2) Pivot: use knowledge and experience to find a better niche that can support growth/profitability.
e.g., Starbucks operated for its first 13 years selling coffee beans and equipment, not brewed coffee. Only once it pivoted to the coffee shop model in 1984, it began its rapid expansion.

Advantages: after gaining startup experience, founders can pivot business version 2.0 to target market conditions or specific niches. Various methodologies such as “fast failing” or the OODA Loop all describe the concept of learning from experience and reacting accordingly.
Disadvantages: Switching strategies too rapidly may confuse cofounders/employees. All business take time to develop, so pivoting before devoting sufficient efforts to a concept will only lead to perpetual failure.
3) Swap: a new, exciting opportunity comes along, completely unrelated to the first. With limited time / capital, is it better to abandon the first, and work on building something new.
e.g., Before founding Slack, a startup that reached a valuation of $1.2 billion, Stewart Butterfield was working on a computer game called Glitch. The game was a flop, but while developing the game, they built the communication technology that they realized was a marketable product. They gave up on the game, and swapped to the messaging product.

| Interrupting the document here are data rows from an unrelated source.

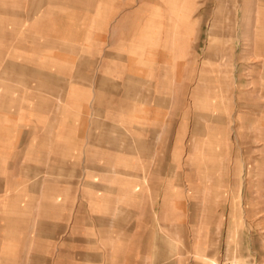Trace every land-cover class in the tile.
<instances>
[{
	"label": "crops",
	"instance_id": "1",
	"mask_svg": "<svg viewBox=\"0 0 264 264\" xmlns=\"http://www.w3.org/2000/svg\"><path fill=\"white\" fill-rule=\"evenodd\" d=\"M53 1L34 0L31 10L38 16L32 18V29L36 30L35 33L39 37L54 34L59 39L63 47L59 49L56 57L53 56L56 51L52 53V49H55L52 43H50L52 46L49 44L41 46L36 43L35 52L24 51L17 54H9L8 51L5 52L7 49L0 46V173H4V176L0 177V264H104L105 254L112 264L119 262L120 243L127 244L130 248V241L134 236L132 234L134 230L130 232L126 223L133 219L144 221V260L147 258L144 264L152 261V253L156 255L157 261H162L166 259L164 254L167 252L172 250L178 252V244L169 243L162 230L157 227L153 230V225L156 226L155 222L163 224L173 204L180 205L168 195L167 180L163 181L161 171L159 181H155L154 184L152 182V133L148 132L137 139L138 143L135 142V145L138 144L140 147L138 153L147 164H144L143 175L137 176L143 178L144 182L141 183L143 185L131 182L132 184L128 186L131 188L132 201L136 205L133 210L127 208L129 202L124 200V195L128 188L124 184L125 181L122 186L121 181L124 177L122 176V179L120 175L125 174L124 176L128 178L135 175L127 166L119 168L112 160L135 157L138 154L136 153L138 147L135 148L133 145L131 148L130 144H126L129 142L128 136L120 138L119 134L113 133L111 126L114 122L108 117L111 114L109 109L135 108V104H132L133 101L129 98L131 95L145 92L148 86L149 113L143 129H146V125L151 129L152 121L149 114H151L152 46L154 43H161L162 37L152 36V29L156 26H153L151 20L147 22V29L145 25L143 26V37L137 38L133 30L124 33L126 36H122L121 41L117 38V42L113 37H98L97 32L81 30L83 27L76 24L75 17H78L79 13L89 11L80 6L82 0H77L80 3L75 4L72 0H63L62 5L56 6ZM130 2L99 0L97 9L92 11L99 14L100 23L105 27L103 36L105 33L108 34L111 21L118 23L115 26L118 28L127 17L124 15L122 18L124 13L134 17L135 13L141 11L128 9ZM149 4L150 2L146 6L147 10L150 9ZM3 5L5 4L1 2L0 13L7 14L8 10L4 9ZM84 13L79 15V21L87 25L88 16ZM177 39L175 37L174 44ZM241 39L238 41H243ZM76 40L83 45L81 54L91 52V44L105 43L109 48L107 50L103 48L95 62L88 59L89 56L86 59L84 56L76 58L75 67L73 66L75 59L70 56L69 48L66 47L68 44L71 46ZM179 42L181 44L182 39ZM176 50L178 51L177 48ZM261 54L263 55L262 52ZM97 62L100 63L99 68ZM258 66L263 65L257 64L247 72L250 74L253 68ZM260 71L263 72V69ZM249 76L246 81L240 80L235 84L245 85L247 88L254 82L259 83L260 79L255 81L251 75ZM73 92L80 94L79 113L74 115L79 128L72 126ZM260 92L249 87L245 95L254 96L257 101L262 99ZM254 105L260 107L261 111H251L250 107ZM243 107L246 110V119L255 117V125H260L262 121L259 118L262 116L264 104L254 101L246 103ZM59 119H62L64 127L59 130V135H56L55 124ZM246 127L249 128L247 125ZM159 133L156 136L160 139L162 132ZM221 134L223 135L216 140L227 143L221 155L218 153L217 156H213L214 163L209 166L207 172L210 183L215 184L213 193L206 192L205 188L201 190L194 184L200 181L201 173L205 171L201 170L200 165H195V169L192 167L195 173H192L191 189L194 195L196 193L209 195L207 203L213 206L209 209V220L221 217L215 211L217 198H223V204L226 206L231 199L233 203V199L241 197V194L245 198L243 204L259 206L256 215H260L264 211L263 144L248 150L242 149L241 146L244 144L243 141L262 142L264 133L256 132L255 135L236 133L234 139L238 142L235 144H232V137L228 132L222 131ZM192 135L195 136L193 132ZM211 136L208 134V137ZM254 152L255 157L249 155ZM192 153L196 160V151ZM246 155H249L248 160L244 161ZM57 156L64 158L83 156L86 164H81L80 172L91 173L90 178L89 176L85 180L82 178L77 184L79 195L76 193L74 202L71 181H65L61 185L55 181L39 180L41 157L49 158L46 172L64 175L71 173L72 167L66 159L63 167L56 163V159H52ZM125 180L127 181V178ZM129 180L131 179H128V183ZM58 185L66 190L62 212H57L56 207L60 205L59 196L57 197L55 192ZM43 191L44 194L53 196H44ZM220 214L227 215L226 211ZM236 217L241 219L239 216ZM121 235L126 236L128 240H124L123 237L121 242ZM133 262L135 263L133 257H128L127 264Z\"/></svg>",
	"mask_w": 264,
	"mask_h": 264
},
{
	"label": "rangeland",
	"instance_id": "2",
	"mask_svg": "<svg viewBox=\"0 0 264 264\" xmlns=\"http://www.w3.org/2000/svg\"><path fill=\"white\" fill-rule=\"evenodd\" d=\"M62 1L54 0V6L62 5ZM82 1L80 6L89 11L79 13L78 17H75L76 24L83 27L81 30L97 32L98 37H113L117 42V38L121 41V37L126 36L124 33H128L129 30L131 32L133 30L137 38L143 37V26L145 25V29H147V22L151 20L153 26H156L152 29V36L162 37L161 43H154L152 46L151 114H149L152 121L151 129L147 127L148 125L145 126V130L143 129L149 113L147 108L149 104L148 86H146L145 92L131 95L129 98L130 101H133L132 104H135V108L107 109L111 112L108 117L114 122L111 126L113 133L119 134L120 138L128 136L129 142L127 141L126 144H130L131 148L133 145L135 148L138 147L135 142L138 143L137 139L142 138L143 134L152 133V182L154 184L155 181H159V172L161 171L163 181L167 180L168 195L180 205L173 204L171 211L167 212V220L163 224L155 222L156 226L153 225V230L156 227L162 230V234L167 236L169 243L178 244V252L173 250L167 252L164 254L166 259L162 261H157L156 255L152 253V261H148V264H232L233 262L264 264V211L260 214H263L262 216L256 215L259 206L243 204L245 198L242 197V194L241 197L233 199V203L231 199V202H228L226 206L223 204V198L216 197L218 202L215 211L219 213L221 219L217 217V220H209V209L213 207L207 203L209 195L207 193L194 195V191L191 189L192 173H195L192 171V167L195 169V165H200L201 170L205 171L201 173L200 181H196L194 184L201 190L205 188L206 192L213 193L215 184L210 183L207 172L209 166L214 163L213 156H217L218 153L221 155V151L227 143L216 140L223 135L222 131L231 135L232 144L238 142L234 139L236 133L254 135L256 132L264 133V110L259 118L262 121L261 124L255 125L256 118L246 119V110L243 107L246 103L254 101L264 104V0H130V6L127 8L140 9L141 11L135 13L134 17L122 13V18L124 15L127 16L123 20L124 22H121L117 28L115 26L118 23L111 21L110 30L104 36L102 32L105 27H102L100 23L101 18L98 13L92 11L97 9L99 0ZM1 2L5 4L3 8L8 10L7 14L0 13V46L7 49L5 52L8 51L9 54L24 51L31 53L35 52L36 43L41 46L46 44L52 46L50 44L52 43L55 47L52 49V53L56 51L53 55L56 57L59 49L63 47L59 39L54 34L45 37L40 35L39 37L35 33L36 30L32 29V18L38 16L31 10L34 0H0V4ZM75 2L79 1L72 0L73 4ZM148 2H150L151 11L147 10ZM83 13L88 16L87 25L85 22L79 21V15ZM97 21H99L98 24ZM131 25L134 26V29ZM175 37L178 38V43L176 41L174 44ZM240 38L243 41H238ZM181 39L182 43L180 44L179 40ZM78 42L79 40H76L71 46L68 44L66 47L69 48L70 56L75 59L73 64L75 67L77 65L76 58L84 56L86 59L89 56L88 59L95 62L100 56L99 52L103 48L106 50L109 48L105 43L104 45L102 43L91 44L92 51L81 54L83 45ZM63 57L61 56V58ZM257 64L263 66L253 68L249 74L248 69ZM99 67L100 63L97 65V68ZM262 69L263 72L260 71ZM248 74L255 81L260 79L259 83L254 82L247 88L245 85L235 84L240 80L249 79ZM249 87L261 91L262 99L256 101L254 96L245 95ZM71 95L73 97L72 126L79 128L74 115L79 113L80 94L73 92ZM113 101L115 102L114 99ZM116 101H118L117 98ZM260 109L257 105L250 107L251 111H261ZM61 111H63L62 101ZM246 125L249 126L248 129ZM55 126L56 135H59V130L64 127L62 119H59ZM260 128L261 130H259ZM159 132H162L160 139L157 137ZM192 132L195 136L192 135ZM208 134L213 136L208 137ZM208 138H215V140ZM243 143L241 148L244 150L254 149L255 146L261 144L264 148V140L258 141V143L254 141H243ZM194 150L197 154L196 160L192 157ZM138 152L139 150L136 151V153ZM238 154L240 155V153ZM249 155L255 157L256 154L254 152ZM249 155L243 158L244 161L248 160ZM52 159H56L58 165L65 163L66 159V162L72 167L71 173L64 175L58 172H46L49 158L41 157L39 180L41 182L55 181L61 185L65 181H71L74 202L77 184L82 178L85 180L91 175V173L81 174L80 172L81 164H86L85 158L83 156L66 158L57 156ZM89 159L93 160V158ZM112 161L119 168L127 166V169L135 175V177L128 178L124 176L125 174H121V178L124 177L121 181L122 186L124 181L126 188L132 184L131 182L143 185L141 184L144 182L143 178H137L138 175H143L146 163L140 153L135 157L114 158ZM8 175L10 176V174ZM105 175L110 176V174ZM1 176L3 177L4 173H0ZM126 178L127 181L128 179L132 181L129 180L130 183H128ZM24 180L26 179L24 178ZM130 189L128 188V191L125 192L124 200L129 202V207H126L133 210L136 204L132 201ZM55 192L60 199V205L56 206L57 212H62L64 210L63 196L66 190L58 185ZM77 194L79 195V192ZM47 195L53 196V194H44V196ZM227 201H229L228 198ZM220 211H226L227 215L220 214ZM237 212L241 214L236 215ZM258 216L260 218L257 219ZM246 217L249 218L245 219ZM126 223L130 232L134 230L132 233L134 236L130 241V248L127 244L120 243V260L113 264H127L128 257H133L135 260V263L132 264H144L147 260V258L144 260V221L143 219H133ZM123 239L128 240L126 236H122L121 242ZM107 258L105 254L103 263L112 264V261Z\"/></svg>",
	"mask_w": 264,
	"mask_h": 264
},
{
	"label": "built area",
	"instance_id": "3",
	"mask_svg": "<svg viewBox=\"0 0 264 264\" xmlns=\"http://www.w3.org/2000/svg\"><path fill=\"white\" fill-rule=\"evenodd\" d=\"M232 264H239V263L233 262Z\"/></svg>",
	"mask_w": 264,
	"mask_h": 264
}]
</instances>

Advantages: leveraging experience from one industry into another is a classic way of creating innovative and disruptive businesses. Some markets are highly competitive, while others seem frozen in the past.
Disadvantages: “the grass is always greener” applies particularly to areas where one has less familiarity. There is high risk of either being unable to overcome the new challenges in the new business, or even being unaware of critical factors necessary to succeed.

How to decide?

In my startup career, I have persisted for years, pivoted multiple times, and swapped a couple of times. Here is the approach I have taken:

a) I generally persist at a startup concept until I develop a viable product/service that has the possibility of generating revenue. Quitting earlier means the venture never had the possibility to succeed.

b) I like trying new things, so I try to either pivot the business or make a spinoff product/service each year. The disadvantage of this, is it takes energy away from improving the core business and after a number of years there is a lot to keep track of. The corollary of pivoting is the need to prune out the old, less successful businesses if not immediately, then over time.

c) I’ve swapped ventures after I’ve put in enough time (sometimes years), there is a viable business model in my mind, but the business is getting no traction in the market. When something new and better comes along, I jump at it.